Directions
Give the heading of each lettered part of the TCP worked problem below, in order.

Given: Single TCP flow over a 1 Gbps link, no buffering at the link; MSS=1500 B (12,000 bits); two-way propagation delay (RTT) ≈ 15 ms; always in congestion avoidance.
a) Maximum window (segments):
- BDP = C x RTT = 1e9 bps x 0.015 s = 15e6 bits
- W_max ≈ BDP / MSS = 15e6 / 12,000 ≈ 1,250 segments
b) Average window and throughput:
- AIMD sawtooth average ≈ 0.75 x W_max ≈ 937.5 segments
- Average throughput ≈ (937.5 x 12,000 bits) / 0.015 s ≈ 7.5e8 bps ≈ 750 Mbps
c) Time to recover to W_max after a loss:
- After halving to W_max/2, cwnd increases by ~1 MSS per RTT → needs W_max/2 RTTs
- 625 RTTs x 0.015 s ≈ 9.375 s
d) Buffer sizing to keep the link busy:
- For a single flow, provision on the order of the BDP to absorb bursts and maintain full utilization despite window dynamics: ≈ 15 Mb ≈ 1.875 MB ≈ ~1,250 MSS-sized segments.
- With many flows, smaller buffers (≈ BDP/sqrt(N)) can suffice, but for N=1, BDP is the safe choice.

Raw data

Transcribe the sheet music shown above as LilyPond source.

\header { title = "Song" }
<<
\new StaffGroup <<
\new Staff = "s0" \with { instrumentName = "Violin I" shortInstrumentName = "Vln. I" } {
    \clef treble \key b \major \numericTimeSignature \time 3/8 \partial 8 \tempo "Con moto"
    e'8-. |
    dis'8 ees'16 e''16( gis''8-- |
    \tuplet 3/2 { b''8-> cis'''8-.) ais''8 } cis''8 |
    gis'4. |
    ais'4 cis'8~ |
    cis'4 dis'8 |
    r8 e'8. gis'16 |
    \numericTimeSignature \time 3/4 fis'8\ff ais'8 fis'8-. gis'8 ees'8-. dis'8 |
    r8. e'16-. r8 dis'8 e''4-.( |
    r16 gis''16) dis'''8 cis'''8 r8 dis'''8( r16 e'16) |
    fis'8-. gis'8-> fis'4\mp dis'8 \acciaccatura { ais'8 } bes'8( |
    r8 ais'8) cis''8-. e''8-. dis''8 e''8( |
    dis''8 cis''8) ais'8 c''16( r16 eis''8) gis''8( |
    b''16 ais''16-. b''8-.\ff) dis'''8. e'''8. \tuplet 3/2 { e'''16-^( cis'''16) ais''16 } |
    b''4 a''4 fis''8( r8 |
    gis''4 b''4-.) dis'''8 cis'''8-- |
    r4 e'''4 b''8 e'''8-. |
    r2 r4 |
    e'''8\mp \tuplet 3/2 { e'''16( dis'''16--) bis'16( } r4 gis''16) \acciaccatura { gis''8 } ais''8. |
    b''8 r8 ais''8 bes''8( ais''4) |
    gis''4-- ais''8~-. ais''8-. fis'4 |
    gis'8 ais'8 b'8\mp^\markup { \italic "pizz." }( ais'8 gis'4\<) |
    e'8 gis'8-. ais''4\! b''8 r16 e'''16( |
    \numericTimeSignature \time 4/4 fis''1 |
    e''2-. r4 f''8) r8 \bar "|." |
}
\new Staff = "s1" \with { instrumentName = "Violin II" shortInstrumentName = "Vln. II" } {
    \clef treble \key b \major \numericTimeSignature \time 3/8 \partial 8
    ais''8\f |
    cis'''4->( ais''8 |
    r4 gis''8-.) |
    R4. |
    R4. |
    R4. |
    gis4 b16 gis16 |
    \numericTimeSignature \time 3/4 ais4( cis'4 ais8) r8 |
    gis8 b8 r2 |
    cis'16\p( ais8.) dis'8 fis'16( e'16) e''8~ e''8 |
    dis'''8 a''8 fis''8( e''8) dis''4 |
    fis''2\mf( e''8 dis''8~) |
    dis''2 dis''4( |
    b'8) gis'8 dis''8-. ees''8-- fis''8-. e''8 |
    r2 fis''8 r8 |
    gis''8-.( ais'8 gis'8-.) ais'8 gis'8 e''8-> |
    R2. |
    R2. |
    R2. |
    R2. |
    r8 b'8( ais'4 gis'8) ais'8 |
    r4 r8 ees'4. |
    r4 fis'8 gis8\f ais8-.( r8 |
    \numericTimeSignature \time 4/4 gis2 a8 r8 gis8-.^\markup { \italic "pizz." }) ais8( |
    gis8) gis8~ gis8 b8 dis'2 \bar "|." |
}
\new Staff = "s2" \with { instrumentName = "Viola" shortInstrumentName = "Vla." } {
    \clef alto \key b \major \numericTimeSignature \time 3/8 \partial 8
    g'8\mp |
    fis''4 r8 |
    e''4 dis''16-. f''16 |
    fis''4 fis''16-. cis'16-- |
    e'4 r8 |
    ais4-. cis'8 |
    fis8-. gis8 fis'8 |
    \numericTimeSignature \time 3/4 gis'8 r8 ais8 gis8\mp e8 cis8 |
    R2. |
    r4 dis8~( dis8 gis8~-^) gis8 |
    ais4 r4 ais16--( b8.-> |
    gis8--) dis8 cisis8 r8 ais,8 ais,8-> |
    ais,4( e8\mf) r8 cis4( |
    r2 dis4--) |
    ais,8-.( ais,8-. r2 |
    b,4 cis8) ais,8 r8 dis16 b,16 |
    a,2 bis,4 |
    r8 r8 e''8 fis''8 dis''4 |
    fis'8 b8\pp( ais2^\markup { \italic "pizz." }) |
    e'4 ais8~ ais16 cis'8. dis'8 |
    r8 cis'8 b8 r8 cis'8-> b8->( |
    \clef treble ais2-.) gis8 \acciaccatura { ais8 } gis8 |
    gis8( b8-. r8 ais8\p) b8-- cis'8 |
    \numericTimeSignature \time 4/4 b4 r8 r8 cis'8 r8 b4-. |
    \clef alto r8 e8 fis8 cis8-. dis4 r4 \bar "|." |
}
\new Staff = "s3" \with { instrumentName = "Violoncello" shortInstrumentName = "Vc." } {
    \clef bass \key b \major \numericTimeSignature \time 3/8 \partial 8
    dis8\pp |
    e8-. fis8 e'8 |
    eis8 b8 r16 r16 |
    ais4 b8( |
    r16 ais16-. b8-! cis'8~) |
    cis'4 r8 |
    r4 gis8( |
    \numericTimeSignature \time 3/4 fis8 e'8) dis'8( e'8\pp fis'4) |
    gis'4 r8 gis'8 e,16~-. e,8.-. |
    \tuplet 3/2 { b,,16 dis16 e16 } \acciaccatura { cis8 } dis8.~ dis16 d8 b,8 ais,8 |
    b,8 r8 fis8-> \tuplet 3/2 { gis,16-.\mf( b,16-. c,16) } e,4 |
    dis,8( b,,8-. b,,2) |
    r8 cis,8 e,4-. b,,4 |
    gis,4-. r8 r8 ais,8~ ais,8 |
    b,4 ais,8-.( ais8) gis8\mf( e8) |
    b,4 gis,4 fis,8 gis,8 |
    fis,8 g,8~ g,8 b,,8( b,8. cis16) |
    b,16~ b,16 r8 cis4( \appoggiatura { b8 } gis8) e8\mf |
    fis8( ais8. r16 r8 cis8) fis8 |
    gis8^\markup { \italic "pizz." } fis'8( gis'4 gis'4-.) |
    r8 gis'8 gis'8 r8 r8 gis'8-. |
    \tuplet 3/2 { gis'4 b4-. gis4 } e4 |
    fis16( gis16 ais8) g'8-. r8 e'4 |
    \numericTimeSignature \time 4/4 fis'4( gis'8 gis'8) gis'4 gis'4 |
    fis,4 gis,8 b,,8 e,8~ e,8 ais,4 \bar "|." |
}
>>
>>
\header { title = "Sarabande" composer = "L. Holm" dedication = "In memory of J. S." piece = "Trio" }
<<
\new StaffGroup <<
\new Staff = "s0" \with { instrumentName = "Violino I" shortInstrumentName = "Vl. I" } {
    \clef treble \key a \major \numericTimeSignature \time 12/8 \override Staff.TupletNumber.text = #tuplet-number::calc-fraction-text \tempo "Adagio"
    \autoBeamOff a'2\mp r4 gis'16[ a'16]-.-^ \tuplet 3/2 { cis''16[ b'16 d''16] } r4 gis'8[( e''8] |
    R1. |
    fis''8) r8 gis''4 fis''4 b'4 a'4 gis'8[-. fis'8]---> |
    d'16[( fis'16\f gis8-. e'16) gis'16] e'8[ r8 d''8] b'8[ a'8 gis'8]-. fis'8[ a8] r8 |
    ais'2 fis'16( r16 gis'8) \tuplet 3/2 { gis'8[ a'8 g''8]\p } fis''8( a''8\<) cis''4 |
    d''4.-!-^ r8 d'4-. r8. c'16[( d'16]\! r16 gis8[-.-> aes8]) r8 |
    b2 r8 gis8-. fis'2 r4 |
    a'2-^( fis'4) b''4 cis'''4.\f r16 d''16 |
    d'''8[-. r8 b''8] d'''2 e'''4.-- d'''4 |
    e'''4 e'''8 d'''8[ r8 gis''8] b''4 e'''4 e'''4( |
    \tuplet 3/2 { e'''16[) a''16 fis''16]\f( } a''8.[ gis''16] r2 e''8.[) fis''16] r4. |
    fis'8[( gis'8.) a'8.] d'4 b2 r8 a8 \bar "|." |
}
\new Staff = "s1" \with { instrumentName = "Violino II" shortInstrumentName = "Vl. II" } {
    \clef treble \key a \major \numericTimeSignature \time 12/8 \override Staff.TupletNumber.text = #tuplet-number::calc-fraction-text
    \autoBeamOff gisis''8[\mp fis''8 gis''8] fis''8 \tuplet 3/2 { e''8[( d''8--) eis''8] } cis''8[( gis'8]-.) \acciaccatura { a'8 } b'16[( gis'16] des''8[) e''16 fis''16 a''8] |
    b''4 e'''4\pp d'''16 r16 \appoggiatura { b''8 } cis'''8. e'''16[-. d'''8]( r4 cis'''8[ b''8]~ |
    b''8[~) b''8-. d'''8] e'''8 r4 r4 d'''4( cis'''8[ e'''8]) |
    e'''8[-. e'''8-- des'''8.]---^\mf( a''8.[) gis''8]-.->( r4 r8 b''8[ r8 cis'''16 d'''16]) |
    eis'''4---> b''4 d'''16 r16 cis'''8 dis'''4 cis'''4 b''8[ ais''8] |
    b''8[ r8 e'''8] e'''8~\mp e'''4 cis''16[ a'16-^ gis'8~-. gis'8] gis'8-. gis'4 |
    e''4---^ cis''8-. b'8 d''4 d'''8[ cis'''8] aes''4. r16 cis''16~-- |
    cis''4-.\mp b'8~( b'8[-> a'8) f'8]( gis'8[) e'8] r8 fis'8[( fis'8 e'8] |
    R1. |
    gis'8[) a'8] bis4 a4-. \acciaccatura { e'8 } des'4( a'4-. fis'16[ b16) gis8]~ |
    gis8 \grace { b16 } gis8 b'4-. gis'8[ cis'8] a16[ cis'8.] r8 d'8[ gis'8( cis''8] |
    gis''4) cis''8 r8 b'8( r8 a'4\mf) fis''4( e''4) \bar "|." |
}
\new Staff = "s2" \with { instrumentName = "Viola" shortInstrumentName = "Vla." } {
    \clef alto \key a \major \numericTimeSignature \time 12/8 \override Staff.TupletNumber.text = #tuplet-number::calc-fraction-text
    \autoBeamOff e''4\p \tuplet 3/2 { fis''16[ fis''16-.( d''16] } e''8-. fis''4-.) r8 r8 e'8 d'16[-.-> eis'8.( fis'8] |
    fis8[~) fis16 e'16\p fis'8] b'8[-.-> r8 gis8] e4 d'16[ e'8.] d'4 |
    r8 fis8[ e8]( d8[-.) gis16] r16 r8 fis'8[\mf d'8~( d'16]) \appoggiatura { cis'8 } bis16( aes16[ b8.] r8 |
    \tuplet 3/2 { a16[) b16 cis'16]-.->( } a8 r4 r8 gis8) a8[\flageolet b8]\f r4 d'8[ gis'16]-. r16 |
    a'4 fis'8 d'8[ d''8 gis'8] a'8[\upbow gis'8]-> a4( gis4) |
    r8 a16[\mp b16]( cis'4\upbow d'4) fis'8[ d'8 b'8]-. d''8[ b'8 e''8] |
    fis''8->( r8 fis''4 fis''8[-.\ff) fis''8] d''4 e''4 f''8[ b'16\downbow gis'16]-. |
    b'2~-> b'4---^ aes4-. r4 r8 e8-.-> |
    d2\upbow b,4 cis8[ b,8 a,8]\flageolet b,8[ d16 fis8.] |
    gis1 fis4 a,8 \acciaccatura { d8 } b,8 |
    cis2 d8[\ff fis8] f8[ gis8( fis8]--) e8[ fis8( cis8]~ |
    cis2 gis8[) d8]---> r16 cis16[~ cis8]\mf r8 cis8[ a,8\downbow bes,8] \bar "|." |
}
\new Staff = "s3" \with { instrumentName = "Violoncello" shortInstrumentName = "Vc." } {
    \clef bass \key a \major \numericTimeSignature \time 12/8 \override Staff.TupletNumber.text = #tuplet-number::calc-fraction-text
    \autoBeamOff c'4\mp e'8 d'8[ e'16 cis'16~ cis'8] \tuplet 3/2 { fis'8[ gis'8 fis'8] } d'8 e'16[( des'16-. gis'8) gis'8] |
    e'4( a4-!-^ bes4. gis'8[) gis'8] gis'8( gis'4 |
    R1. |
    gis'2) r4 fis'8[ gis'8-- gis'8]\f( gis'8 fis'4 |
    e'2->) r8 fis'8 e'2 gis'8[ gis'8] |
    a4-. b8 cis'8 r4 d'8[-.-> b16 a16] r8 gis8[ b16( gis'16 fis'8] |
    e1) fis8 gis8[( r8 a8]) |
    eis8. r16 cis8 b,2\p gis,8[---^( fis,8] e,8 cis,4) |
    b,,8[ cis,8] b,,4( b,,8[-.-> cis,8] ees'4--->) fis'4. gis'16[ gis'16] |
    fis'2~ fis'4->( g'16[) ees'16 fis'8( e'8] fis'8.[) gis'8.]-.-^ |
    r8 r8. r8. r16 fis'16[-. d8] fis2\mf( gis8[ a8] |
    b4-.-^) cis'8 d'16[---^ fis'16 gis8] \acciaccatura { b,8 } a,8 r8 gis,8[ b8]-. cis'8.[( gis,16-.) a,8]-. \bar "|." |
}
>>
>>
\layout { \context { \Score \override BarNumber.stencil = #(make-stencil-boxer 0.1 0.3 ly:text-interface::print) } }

Answer for this exercise
a) Maximum window (segments)
b) Average window and throughput
c) Time to recover to W_max after a loss
d) Buffer sizing to keep the link busy